Source extract section start

Pathological findings in neurological specimens evaluated at autopsy or biopsy from patients with NMO have paralleled the in vitro disease models, and are distinct from the neuropathology of multiple sclerosis (Fig. 4f–i). Demyelination and necrosis were reported in both white and grey matter, and blood vessels were thickened and hyalinized [94]. In active lesions, edema and leukocytic infiltrates were prominent, with mononuclear cells (lymphocytes, macrophages and plasma cells) and polymorphs (neutrophils and eosinophils) observed. Immune complexes (IgG, IgM and complement components) were deposited in a vasculocentric pattern [94]. Loss of aquaporin-4 and EAAT2 [63], which appear to precede demyelination, were also observed [134]. The pathological findings in patients with multiple sclerosis were in contrast to the findings in NMO patients; complement was deposited along myelin sheaths or within macrophages, and aquaporin-4 loss occurred only in end-stage lesions that had undergone widespread destruction [134].

Source extract section end
Dataset extract section start

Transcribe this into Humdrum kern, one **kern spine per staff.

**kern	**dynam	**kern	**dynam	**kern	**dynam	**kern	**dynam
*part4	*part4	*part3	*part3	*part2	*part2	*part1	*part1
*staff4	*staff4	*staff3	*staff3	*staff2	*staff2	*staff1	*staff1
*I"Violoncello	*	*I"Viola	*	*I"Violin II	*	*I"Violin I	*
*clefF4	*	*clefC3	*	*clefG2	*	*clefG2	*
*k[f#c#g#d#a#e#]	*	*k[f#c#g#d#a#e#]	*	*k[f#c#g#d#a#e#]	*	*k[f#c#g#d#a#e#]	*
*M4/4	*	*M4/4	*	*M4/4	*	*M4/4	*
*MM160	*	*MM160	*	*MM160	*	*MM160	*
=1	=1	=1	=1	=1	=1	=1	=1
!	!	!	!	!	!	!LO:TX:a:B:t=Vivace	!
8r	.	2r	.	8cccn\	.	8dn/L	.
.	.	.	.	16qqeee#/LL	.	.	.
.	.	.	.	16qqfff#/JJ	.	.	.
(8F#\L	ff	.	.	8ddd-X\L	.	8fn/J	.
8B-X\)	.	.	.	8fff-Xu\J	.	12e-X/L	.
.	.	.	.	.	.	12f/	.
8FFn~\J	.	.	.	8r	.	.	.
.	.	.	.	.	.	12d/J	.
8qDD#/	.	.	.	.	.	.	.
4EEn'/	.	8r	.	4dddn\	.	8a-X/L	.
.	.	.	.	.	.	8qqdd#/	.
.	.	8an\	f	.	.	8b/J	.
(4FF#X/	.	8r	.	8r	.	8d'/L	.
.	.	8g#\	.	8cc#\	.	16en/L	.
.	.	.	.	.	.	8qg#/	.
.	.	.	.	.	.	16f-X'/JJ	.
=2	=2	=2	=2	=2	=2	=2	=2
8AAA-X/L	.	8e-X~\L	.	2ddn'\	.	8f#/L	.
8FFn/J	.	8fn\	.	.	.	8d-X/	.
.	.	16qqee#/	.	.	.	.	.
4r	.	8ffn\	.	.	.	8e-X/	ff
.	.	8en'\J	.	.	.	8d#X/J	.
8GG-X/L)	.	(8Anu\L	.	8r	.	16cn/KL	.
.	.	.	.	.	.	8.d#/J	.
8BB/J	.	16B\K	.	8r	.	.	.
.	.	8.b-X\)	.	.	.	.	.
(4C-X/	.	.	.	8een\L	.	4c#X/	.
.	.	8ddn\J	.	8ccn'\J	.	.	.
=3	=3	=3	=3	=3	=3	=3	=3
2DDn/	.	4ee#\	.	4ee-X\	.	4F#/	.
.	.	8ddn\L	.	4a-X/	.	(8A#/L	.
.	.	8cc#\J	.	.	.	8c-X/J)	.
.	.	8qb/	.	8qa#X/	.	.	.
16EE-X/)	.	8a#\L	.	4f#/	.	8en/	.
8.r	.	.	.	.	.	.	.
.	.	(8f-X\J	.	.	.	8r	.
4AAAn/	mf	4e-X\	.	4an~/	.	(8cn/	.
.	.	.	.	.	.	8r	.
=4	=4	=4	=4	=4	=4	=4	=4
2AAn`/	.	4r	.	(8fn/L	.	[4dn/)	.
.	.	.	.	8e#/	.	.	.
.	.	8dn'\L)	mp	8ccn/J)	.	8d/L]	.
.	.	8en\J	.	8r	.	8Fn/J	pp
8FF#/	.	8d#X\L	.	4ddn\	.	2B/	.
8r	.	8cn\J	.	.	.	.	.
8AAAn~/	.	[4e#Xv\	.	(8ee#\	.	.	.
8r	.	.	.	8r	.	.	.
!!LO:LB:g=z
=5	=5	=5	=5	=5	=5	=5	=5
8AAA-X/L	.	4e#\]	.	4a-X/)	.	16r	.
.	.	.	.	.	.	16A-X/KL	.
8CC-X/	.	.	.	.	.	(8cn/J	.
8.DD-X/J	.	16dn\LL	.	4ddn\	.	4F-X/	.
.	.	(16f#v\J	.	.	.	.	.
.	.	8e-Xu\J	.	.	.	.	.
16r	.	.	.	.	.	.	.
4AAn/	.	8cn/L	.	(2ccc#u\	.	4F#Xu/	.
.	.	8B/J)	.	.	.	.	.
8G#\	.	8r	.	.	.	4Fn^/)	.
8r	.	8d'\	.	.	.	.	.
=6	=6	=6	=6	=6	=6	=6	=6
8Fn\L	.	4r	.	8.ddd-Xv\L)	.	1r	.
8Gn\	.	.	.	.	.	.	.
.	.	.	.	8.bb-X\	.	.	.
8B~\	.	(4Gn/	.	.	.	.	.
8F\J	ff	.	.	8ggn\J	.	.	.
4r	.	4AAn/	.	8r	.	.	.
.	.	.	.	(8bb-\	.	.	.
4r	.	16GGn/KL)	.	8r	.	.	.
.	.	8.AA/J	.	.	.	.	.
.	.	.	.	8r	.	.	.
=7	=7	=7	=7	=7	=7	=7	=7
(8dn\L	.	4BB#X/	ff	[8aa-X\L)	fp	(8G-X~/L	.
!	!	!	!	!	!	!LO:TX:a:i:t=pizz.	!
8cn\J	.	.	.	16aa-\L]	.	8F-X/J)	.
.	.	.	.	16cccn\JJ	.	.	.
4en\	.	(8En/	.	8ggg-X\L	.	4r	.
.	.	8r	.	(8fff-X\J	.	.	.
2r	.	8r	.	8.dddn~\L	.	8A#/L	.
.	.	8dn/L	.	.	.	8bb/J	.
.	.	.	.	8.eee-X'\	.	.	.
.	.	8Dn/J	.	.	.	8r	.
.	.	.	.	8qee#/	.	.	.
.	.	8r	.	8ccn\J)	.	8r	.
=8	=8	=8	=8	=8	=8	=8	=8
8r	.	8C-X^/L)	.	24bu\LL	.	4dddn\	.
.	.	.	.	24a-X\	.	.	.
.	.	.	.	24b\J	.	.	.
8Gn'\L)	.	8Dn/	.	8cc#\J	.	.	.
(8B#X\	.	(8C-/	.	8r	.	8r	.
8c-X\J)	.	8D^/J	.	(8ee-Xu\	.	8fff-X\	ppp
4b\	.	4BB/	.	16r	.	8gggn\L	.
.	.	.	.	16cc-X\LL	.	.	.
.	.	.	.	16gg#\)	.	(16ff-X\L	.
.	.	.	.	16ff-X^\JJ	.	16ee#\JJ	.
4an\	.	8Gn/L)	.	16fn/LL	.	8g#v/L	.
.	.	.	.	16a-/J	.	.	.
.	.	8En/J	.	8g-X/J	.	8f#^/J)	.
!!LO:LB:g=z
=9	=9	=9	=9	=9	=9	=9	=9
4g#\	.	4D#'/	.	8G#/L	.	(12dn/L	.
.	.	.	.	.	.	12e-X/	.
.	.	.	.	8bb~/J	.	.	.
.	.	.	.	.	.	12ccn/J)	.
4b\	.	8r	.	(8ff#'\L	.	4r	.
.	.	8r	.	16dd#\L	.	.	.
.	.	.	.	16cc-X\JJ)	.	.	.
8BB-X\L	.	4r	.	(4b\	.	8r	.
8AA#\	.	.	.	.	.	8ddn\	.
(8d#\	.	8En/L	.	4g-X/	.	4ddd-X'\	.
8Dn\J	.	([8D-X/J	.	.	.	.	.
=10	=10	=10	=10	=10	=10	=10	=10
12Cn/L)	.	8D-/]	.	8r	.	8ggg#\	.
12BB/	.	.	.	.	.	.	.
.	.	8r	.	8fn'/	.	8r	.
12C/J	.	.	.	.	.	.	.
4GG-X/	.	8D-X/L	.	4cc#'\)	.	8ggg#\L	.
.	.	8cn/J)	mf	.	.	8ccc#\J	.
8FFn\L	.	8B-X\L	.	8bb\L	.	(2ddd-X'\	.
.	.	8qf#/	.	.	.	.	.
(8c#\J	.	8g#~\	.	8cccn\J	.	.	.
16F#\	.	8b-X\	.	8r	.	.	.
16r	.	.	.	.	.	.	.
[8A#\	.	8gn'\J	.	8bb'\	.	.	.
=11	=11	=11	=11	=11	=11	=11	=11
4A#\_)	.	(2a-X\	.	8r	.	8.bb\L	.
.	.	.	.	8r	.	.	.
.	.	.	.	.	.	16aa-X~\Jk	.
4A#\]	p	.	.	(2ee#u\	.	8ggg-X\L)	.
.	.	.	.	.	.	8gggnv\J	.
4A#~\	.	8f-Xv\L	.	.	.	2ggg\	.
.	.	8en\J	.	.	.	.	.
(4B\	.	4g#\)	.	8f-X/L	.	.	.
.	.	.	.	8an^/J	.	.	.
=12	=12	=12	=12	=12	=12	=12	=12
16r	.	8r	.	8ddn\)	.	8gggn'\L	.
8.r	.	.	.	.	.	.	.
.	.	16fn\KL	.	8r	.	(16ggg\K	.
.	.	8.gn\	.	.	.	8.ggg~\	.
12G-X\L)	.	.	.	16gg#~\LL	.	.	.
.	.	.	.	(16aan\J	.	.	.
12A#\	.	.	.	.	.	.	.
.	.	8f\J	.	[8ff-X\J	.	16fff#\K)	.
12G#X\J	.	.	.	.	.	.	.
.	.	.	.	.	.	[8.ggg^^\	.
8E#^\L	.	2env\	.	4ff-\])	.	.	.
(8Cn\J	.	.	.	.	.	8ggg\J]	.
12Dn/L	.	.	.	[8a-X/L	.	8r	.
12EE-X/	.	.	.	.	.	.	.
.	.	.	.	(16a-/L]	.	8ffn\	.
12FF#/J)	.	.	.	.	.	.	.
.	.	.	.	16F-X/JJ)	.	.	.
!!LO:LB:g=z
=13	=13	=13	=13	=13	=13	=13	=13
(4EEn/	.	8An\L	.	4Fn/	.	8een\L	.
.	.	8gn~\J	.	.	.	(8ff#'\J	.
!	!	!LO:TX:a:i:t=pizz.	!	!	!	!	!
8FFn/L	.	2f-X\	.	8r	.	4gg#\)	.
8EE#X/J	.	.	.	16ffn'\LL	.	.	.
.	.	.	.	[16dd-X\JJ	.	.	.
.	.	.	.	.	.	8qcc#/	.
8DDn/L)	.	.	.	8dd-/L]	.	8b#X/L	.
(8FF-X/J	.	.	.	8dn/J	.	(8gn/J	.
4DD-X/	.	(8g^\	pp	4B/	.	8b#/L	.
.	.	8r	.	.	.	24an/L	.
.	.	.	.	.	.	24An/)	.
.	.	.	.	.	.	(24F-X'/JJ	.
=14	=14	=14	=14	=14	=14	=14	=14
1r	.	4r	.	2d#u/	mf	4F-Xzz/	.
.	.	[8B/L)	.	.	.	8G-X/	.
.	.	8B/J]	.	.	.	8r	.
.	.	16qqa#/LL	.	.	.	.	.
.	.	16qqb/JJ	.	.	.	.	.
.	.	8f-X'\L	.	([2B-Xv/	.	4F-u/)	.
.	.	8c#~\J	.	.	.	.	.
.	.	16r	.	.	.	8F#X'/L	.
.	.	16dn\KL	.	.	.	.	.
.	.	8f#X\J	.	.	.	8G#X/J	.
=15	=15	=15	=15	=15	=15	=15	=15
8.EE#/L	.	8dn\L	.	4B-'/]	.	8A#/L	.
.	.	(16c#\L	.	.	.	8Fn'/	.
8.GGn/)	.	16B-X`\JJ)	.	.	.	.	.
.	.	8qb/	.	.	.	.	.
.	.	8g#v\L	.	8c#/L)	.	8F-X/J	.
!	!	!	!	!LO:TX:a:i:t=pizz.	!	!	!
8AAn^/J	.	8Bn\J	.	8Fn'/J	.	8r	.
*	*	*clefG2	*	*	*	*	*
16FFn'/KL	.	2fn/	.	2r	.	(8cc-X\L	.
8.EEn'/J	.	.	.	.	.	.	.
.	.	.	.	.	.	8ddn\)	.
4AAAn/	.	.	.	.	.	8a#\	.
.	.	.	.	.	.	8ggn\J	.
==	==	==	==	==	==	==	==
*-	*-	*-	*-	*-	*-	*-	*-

Dataset extract section end

## What is being asked
Reproduce the passage above on NMO neuropathology in full, word for word.

## Answer to the problem
Pathological findings in neurological specimens evaluated at autopsy or biopsy from patients with NMO have paralleled the in vitro disease models, and are distinct from the neuropathology of multiple sclerosis (Fig. 4f–i). Demyelination and necrosis were reported in both white and grey matter, and blood vessels were thickened and hyalinized [94]. In active lesions, edema and leukocytic infiltrates were prominent, with mononuclear cells (lymphocytes, macrophages and plasma cells) and polymorphs (neutrophils and eosinophils) observed. Immune complexes (IgG, IgM and complement components) were deposited in a vasculocentric pattern [94]. Loss of aquaporin-4 and EAAT2 [63], which appear to precede demyelination, were also observed [134]. The pathological findings in patients with multiple sclerosis were in contrast to the findings in NMO patients; complement was deposited along myelin sheaths or within macrophages, and aquaporin-4 loss occurred only in end-stage lesions that had undergone widespread destruction [134].